### WHAT IS EXPECTED
Please transcribe the data below in full. Omit any picture you find in it.

### DATA SEGMENT

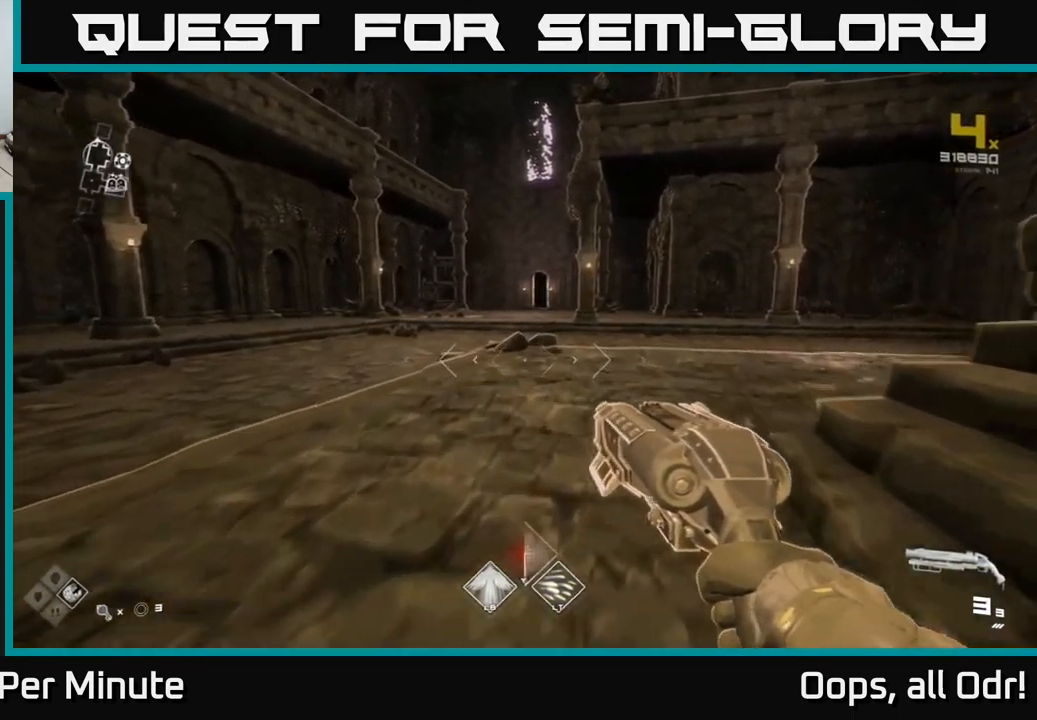
{"buttons": [], "left_stick": "up", "right_stick": "center", "events": [[67, "right_stick", "left"], [184, "right_stick", "center"], [234, "L1", "down"], [434, "L1", "up"]]}
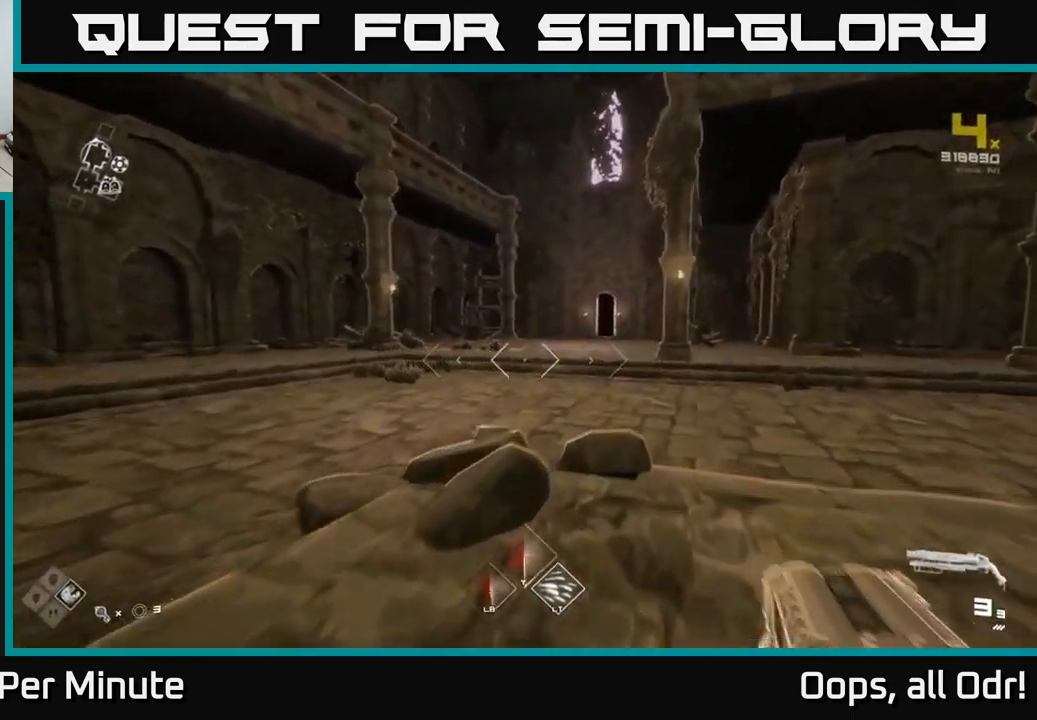
{"buttons": [], "left_stick": "up-right", "right_stick": "left", "events": [[284, "right_stick", "left"], [317, "left_stick", "up-right"]]}
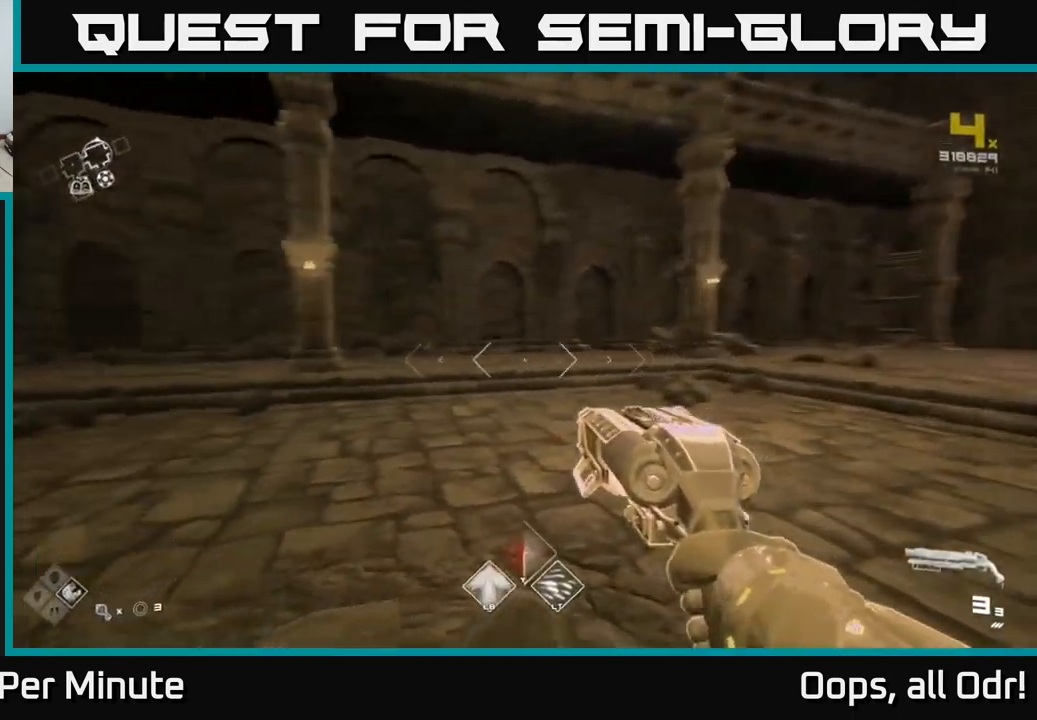
{"buttons": [], "left_stick": "up", "right_stick": "right", "events": [[50, "right_stick", "center"], [334, "right_stick", "right"], [467, "left_stick", "up"]]}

### WRITTEN RESPONSE
{"buttons": [], "left_stick": "up", "right_stick": "center", "events": [[67, "right_stick", "left"], [184, "right_stick", "center"], [234, "L1", "down"], [434, "L1", "up"]]}
{"buttons": [], "left_stick": "up-right", "right_stick": "left", "events": [[284, "right_stick", "left"], [317, "left_stick", "up-right"]]}
{"buttons": [], "left_stick": "up", "right_stick": "right", "events": [[50, "right_stick", "center"], [334, "right_stick", "right"], [467, "left_stick", "up"]]}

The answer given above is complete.